__Your assignment__: The reply must be the number of lines in the following material that include the word "администратором", and nothing more.

__Data__:

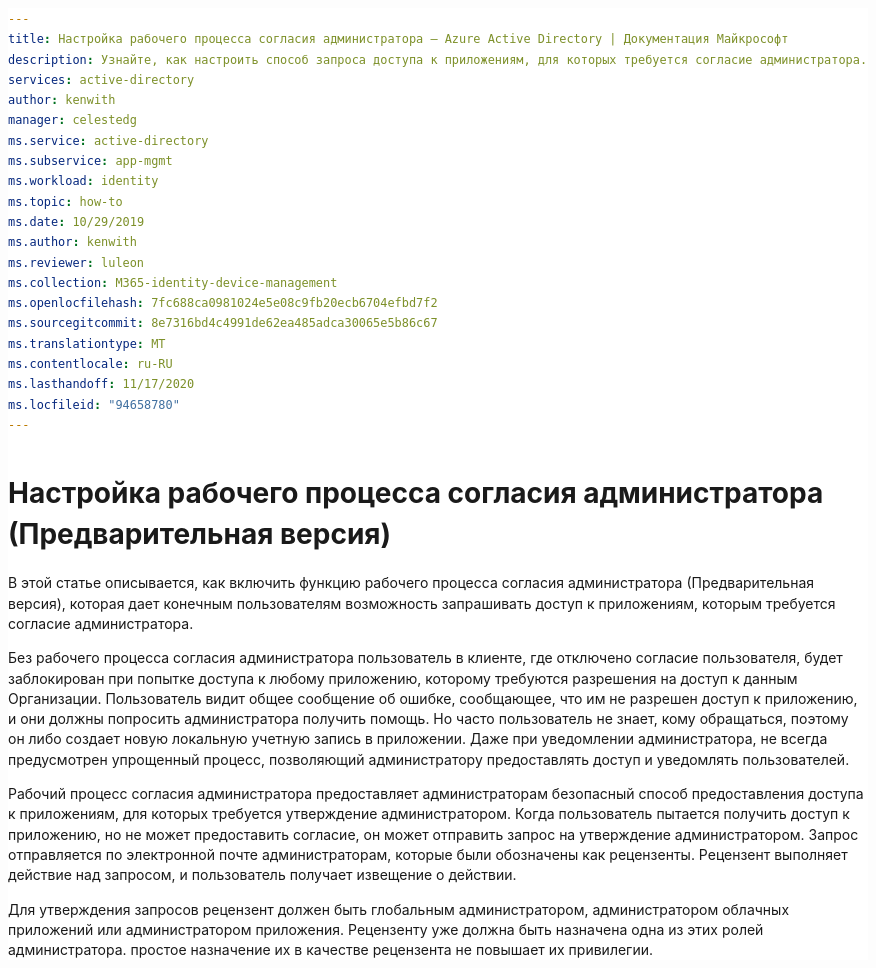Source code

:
 ```yaml
---
title: Настройка рабочего процесса согласия администратора — Azure Active Directory | Документация Майкрософт
description: Узнайте, как настроить способ запроса доступа к приложениям, для которых требуется согласие администратора.
services: active-directory
author: kenwith
manager: celestedg
ms.service: active-directory
ms.subservice: app-mgmt
ms.workload: identity
ms.topic: how-to
ms.date: 10/29/2019
ms.author: kenwith
ms.reviewer: luleon
ms.collection: M365-identity-device-management
ms.openlocfilehash: 7fc688ca0981024e5e08c9fb20ecb6704efbd7f2
ms.sourcegitcommit: 8e7316bd4c4991de62ea485adca30065e5b86c67
ms.translationtype: MT
ms.contentlocale: ru-RU
ms.lasthandoff: 11/17/2020
ms.locfileid: "94658780"
---
```

# <a name="configure-the-admin-consent-workflow-preview"></a>Настройка рабочего процесса согласия администратора (Предварительная версия)

В этой статье описывается, как включить функцию рабочего процесса согласия администратора (Предварительная версия), которая дает конечным пользователям возможность запрашивать доступ к приложениям, которым требуется согласие администратора.

Без рабочего процесса согласия администратора пользователь в клиенте, где отключено согласие пользователя, будет заблокирован при попытке доступа к любому приложению, которому требуются разрешения на доступ к данным Организации. Пользователь видит общее сообщение об ошибке, сообщающее, что им не разрешен доступ к приложению, и они должны попросить администратора получить помощь. Но часто пользователь не знает, кому обращаться, поэтому он либо создает новую локальную учетную запись в приложении. Даже при уведомлении администратора, не всегда предусмотрен упрощенный процесс, позволяющий администратору предоставлять доступ и уведомлять пользователей.
 
Рабочий процесс согласия администратора предоставляет администраторам безопасный способ предоставления доступа к приложениям, для которых требуется утверждение администратором. Когда пользователь пытается получить доступ к приложению, но не может предоставить согласие, он может отправить запрос на утверждение администратором. Запрос отправляется по электронной почте администраторам, которые были обозначены как рецензенты. Рецензент выполняет действие над запросом, и пользователь получает извещение о действии.

Для утверждения запросов рецензент должен быть глобальным администратором, администратором облачных приложений или администратором приложения. Рецензенту уже должна быть назначена одна из этих ролей администратора. простое назначение их в качестве рецензента не повышает их привилегии.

__Exercise output__: 2